From Cleveland State University

A simple but impressive dark black marble tombstone covers the graves of Zev (Vladimir) Jabotinsky, and his wife, Yohana, reinterred to the soil of Mount Herzl Jerusalem, overlooking the Yad Vashem Complex, as if forcing those who come to reconsider Jabotinsky's warnings in the 1930's about the approaching catastrophe about to destroy the House of Israel in Europe.

Jabotinsky, whose 57th death anniversary will be commemorated on August 3rd this year, corresponding to the 29th of Tamuz on the Hebrew calendar, was reburied in Israel only in 1964. Israel's first Prime Minister, and bitter personal rival, David Ben-Gurion, refused to fulfill Jabotinsky's will which stipulated that only on the order of a future Jewish government in Israel could he be removed from his temporary resting-place in New York where he died in 1940 after attending a Betar youth camp weekend in Hunter, in upstate New York.

Born in 1880 in Odessa, Russia, Jabotinsky was a language prodigy, becoming a journalist for Russian papers in Italy and Switzerland at the age of 17. He graduated university in Rome and in 1908 completed his Master's Degree in Austria.

He became deeply involved in Zionism, especially following the 1903 anti- Jewish pogroms.
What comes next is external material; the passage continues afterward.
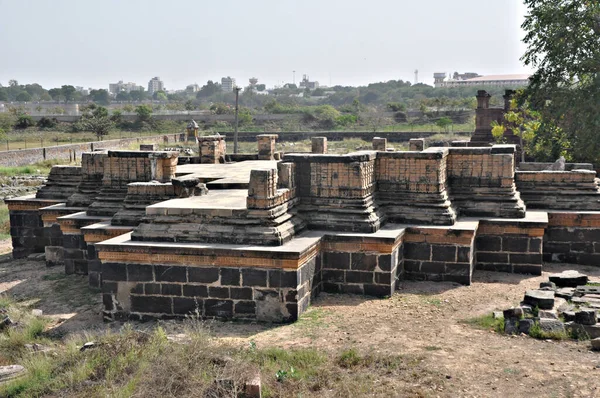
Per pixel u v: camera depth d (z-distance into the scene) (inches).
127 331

He was active in self-defense groups, translated Bialik's poetry, wrote poetry and prose himself and became the most famous of Russia's Zionist orators.

He founded the British-sponsored Jewish Legion to fight in then-Palestine in the First World War, organized Jewish defense in Jerusalem against Arab rioters in 1920 for which he was sentenced to a jail term, later quashed, and became a member of the World Zionist Executive.

Disillusioned with Chaim Weizmann's policies, he resigned in 1923, established the Revisionist Zionists in 1925 and sponsored a more assertive and non-socialist approach to the rebuilding of the Jewish homeland.

Organizations that were prominent in his efforts to more speedily obtain Jewish liberation included the Betar youth, the Irgun underground, the New Zionist Organization and the Brit HeChayil former soldiers association plus many more.

He encouraged illegal immigration, expressions of pride such as the demonstration at the Western Wall in 1929 and was deeply effected when the first gallows' martyr in modern times, Shlomo Ben-Yosef, was hanged by the British in 1938 for attacking Arab transport during the Arab riots of 1936-39.

He died in the US while attempting to revive the Jewish fighting units to participate alongside the Allies in World War Two.